■ **Instructions for the task**: Your job is to return every line in the data holding the string "Commerce".

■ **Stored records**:
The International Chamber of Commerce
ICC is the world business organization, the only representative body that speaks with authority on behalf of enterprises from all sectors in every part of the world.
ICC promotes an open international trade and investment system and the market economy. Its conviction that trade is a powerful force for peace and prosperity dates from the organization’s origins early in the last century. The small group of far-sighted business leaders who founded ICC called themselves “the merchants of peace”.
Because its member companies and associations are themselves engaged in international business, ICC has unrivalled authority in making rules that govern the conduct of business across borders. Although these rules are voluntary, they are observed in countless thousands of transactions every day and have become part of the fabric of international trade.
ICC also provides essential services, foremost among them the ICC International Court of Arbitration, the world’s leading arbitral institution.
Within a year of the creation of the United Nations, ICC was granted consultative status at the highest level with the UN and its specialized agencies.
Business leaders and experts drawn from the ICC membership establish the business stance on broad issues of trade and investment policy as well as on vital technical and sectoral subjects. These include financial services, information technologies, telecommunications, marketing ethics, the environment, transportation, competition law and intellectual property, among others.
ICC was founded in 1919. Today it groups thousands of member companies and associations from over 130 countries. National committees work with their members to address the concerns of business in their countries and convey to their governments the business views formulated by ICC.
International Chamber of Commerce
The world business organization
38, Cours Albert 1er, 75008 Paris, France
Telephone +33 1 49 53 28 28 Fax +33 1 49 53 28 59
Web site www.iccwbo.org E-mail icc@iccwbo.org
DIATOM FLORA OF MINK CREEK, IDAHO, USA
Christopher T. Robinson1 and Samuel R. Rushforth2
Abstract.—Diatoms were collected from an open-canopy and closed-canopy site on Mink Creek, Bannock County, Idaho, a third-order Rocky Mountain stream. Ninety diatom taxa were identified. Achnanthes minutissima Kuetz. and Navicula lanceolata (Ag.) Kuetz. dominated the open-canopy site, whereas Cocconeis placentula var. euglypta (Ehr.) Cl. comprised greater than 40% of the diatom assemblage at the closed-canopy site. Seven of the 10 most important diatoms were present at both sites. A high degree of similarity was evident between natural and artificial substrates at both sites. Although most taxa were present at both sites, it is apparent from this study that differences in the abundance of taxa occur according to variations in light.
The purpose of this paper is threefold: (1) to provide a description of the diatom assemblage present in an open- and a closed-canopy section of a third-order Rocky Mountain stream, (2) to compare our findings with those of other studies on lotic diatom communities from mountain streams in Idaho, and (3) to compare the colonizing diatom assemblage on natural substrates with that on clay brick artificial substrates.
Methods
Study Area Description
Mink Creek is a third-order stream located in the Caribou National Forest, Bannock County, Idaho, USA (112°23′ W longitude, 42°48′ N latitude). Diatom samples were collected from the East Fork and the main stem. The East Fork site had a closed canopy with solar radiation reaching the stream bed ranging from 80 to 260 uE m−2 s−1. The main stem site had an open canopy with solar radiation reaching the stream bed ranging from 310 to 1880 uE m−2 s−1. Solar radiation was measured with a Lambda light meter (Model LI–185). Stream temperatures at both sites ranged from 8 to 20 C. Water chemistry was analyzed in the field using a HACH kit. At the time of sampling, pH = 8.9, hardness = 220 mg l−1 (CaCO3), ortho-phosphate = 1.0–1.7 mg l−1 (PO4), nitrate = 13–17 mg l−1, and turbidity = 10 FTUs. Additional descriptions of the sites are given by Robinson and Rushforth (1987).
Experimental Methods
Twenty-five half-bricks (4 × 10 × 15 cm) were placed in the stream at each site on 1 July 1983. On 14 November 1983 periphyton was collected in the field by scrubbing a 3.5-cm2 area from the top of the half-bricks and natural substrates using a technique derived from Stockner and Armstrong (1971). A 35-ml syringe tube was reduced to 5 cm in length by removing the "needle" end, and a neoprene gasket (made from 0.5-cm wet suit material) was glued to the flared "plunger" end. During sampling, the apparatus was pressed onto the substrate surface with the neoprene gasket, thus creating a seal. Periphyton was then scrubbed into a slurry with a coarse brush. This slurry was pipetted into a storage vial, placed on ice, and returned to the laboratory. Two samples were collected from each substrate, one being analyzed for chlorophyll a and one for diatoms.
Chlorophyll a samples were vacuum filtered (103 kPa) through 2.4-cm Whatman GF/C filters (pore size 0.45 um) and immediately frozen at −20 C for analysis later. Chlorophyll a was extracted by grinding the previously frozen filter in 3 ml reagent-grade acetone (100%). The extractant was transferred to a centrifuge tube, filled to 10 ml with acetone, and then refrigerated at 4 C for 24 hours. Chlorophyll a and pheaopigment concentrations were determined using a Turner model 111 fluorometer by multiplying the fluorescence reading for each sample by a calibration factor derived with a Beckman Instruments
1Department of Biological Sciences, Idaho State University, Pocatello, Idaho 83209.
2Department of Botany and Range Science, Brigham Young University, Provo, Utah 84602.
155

■ **Result of the exercise**:
The International Chamber of Commerce
International Chamber of Commerce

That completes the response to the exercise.